- A Culinary Journey with Kfir Misnikov
Boneless beef asado
Vegetables for gravy (onion, carrot, garlic, leek, celery)
Whole sweet potato
Garlic confit (garlic cloves deep-oil fried at low temperature for about 30 minutes)
Semi-dry red wine
(It is recommended to cook the meat a day before. The cooking process is long.)
Place the asado in a baking tray, add the vegetables, add two cups of water and a cup of red wine. Wrap the tray well with baking paper and then with aluminum foil. Bake for 10 hours at 145°. After that, dismantle the piece of asado while still warm. It should break off from the fat easily in your hands and really divide it into strands.
Take a rectangular baking tray, line with baking paper and put another tray on top with a weight on (could be a pan with water, etc.)
Cool it overnight in the fridge.
Boil the liquid that remains in the tray in a pan together with another cup of red wine until it becomes a thick gravy.
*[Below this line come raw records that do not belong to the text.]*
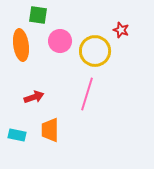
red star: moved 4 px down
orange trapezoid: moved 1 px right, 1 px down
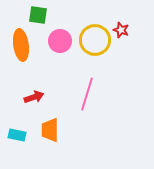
yellow circle: moved 11 px up
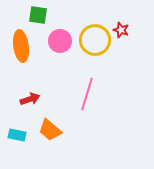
orange ellipse: moved 1 px down
red arrow: moved 4 px left, 2 px down
orange trapezoid: rotated 50 degrees counterclockwise
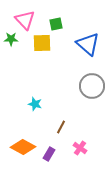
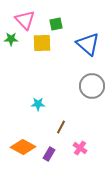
cyan star: moved 3 px right; rotated 16 degrees counterclockwise
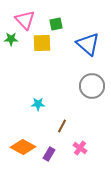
brown line: moved 1 px right, 1 px up
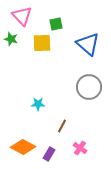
pink triangle: moved 3 px left, 4 px up
green star: rotated 16 degrees clockwise
gray circle: moved 3 px left, 1 px down
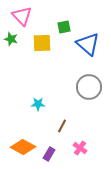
green square: moved 8 px right, 3 px down
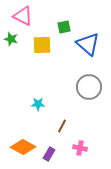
pink triangle: moved 1 px right; rotated 20 degrees counterclockwise
yellow square: moved 2 px down
pink cross: rotated 24 degrees counterclockwise
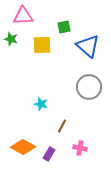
pink triangle: rotated 30 degrees counterclockwise
blue triangle: moved 2 px down
cyan star: moved 3 px right; rotated 16 degrees clockwise
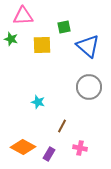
cyan star: moved 3 px left, 2 px up
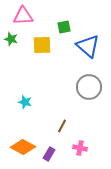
cyan star: moved 13 px left
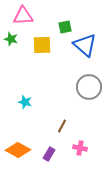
green square: moved 1 px right
blue triangle: moved 3 px left, 1 px up
orange diamond: moved 5 px left, 3 px down
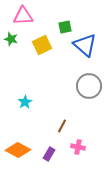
yellow square: rotated 24 degrees counterclockwise
gray circle: moved 1 px up
cyan star: rotated 24 degrees clockwise
pink cross: moved 2 px left, 1 px up
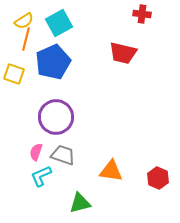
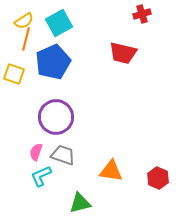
red cross: rotated 24 degrees counterclockwise
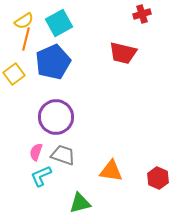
yellow square: rotated 35 degrees clockwise
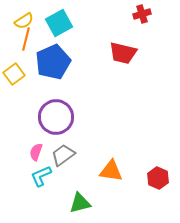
gray trapezoid: rotated 55 degrees counterclockwise
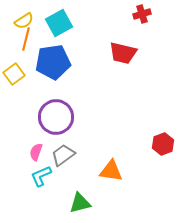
blue pentagon: rotated 16 degrees clockwise
red hexagon: moved 5 px right, 34 px up; rotated 15 degrees clockwise
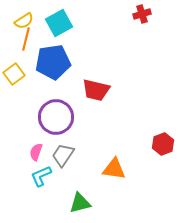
red trapezoid: moved 27 px left, 37 px down
gray trapezoid: rotated 20 degrees counterclockwise
orange triangle: moved 3 px right, 2 px up
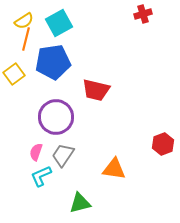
red cross: moved 1 px right
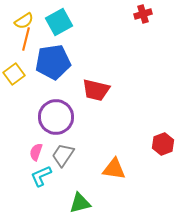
cyan square: moved 1 px up
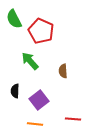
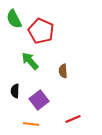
red line: rotated 28 degrees counterclockwise
orange line: moved 4 px left
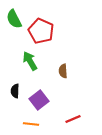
green arrow: rotated 12 degrees clockwise
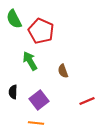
brown semicircle: rotated 16 degrees counterclockwise
black semicircle: moved 2 px left, 1 px down
red line: moved 14 px right, 18 px up
orange line: moved 5 px right, 1 px up
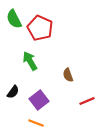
red pentagon: moved 1 px left, 3 px up
brown semicircle: moved 5 px right, 4 px down
black semicircle: rotated 144 degrees counterclockwise
orange line: rotated 14 degrees clockwise
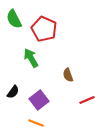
red pentagon: moved 4 px right, 1 px down
green arrow: moved 1 px right, 3 px up
red line: moved 1 px up
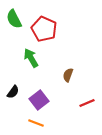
brown semicircle: rotated 40 degrees clockwise
red line: moved 3 px down
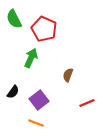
green arrow: rotated 54 degrees clockwise
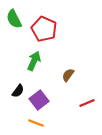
green arrow: moved 3 px right, 3 px down
brown semicircle: rotated 16 degrees clockwise
black semicircle: moved 5 px right, 1 px up
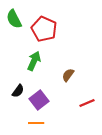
orange line: rotated 21 degrees counterclockwise
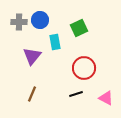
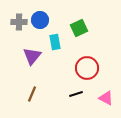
red circle: moved 3 px right
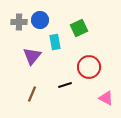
red circle: moved 2 px right, 1 px up
black line: moved 11 px left, 9 px up
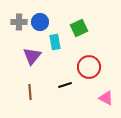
blue circle: moved 2 px down
brown line: moved 2 px left, 2 px up; rotated 28 degrees counterclockwise
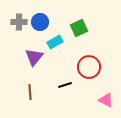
cyan rectangle: rotated 70 degrees clockwise
purple triangle: moved 2 px right, 1 px down
pink triangle: moved 2 px down
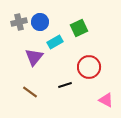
gray cross: rotated 14 degrees counterclockwise
brown line: rotated 49 degrees counterclockwise
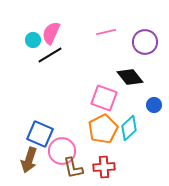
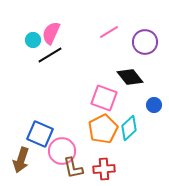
pink line: moved 3 px right; rotated 18 degrees counterclockwise
brown arrow: moved 8 px left
red cross: moved 2 px down
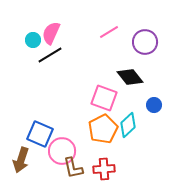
cyan diamond: moved 1 px left, 3 px up
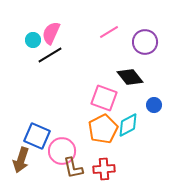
cyan diamond: rotated 15 degrees clockwise
blue square: moved 3 px left, 2 px down
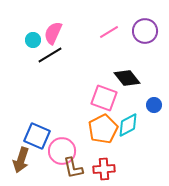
pink semicircle: moved 2 px right
purple circle: moved 11 px up
black diamond: moved 3 px left, 1 px down
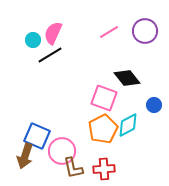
brown arrow: moved 4 px right, 4 px up
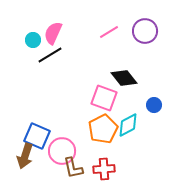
black diamond: moved 3 px left
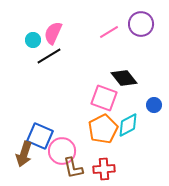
purple circle: moved 4 px left, 7 px up
black line: moved 1 px left, 1 px down
blue square: moved 3 px right
brown arrow: moved 1 px left, 2 px up
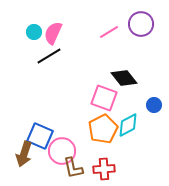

Add flavor/seasoning if necessary.
Sweet Potato Puree
Bake the sweet potato wrapped in aluminum foil until it’s completely soft, crush in a blender with the thyme, garlic confit and a little of the oil from the confit, add salt and pepper.
Cherry Tomato Raisins
Bake the cherry tomatoes in the oven at low temperature, season with olive oil, thyme, salt and pepper for about three hours (130°)
Cut the asado terrine into portions when cold. Heat up in the oven at 170°. Place the sweet potato puree next to the asado terrine on the plate, decorate with the cherry tomato raisins and pour the gravy on the terrine.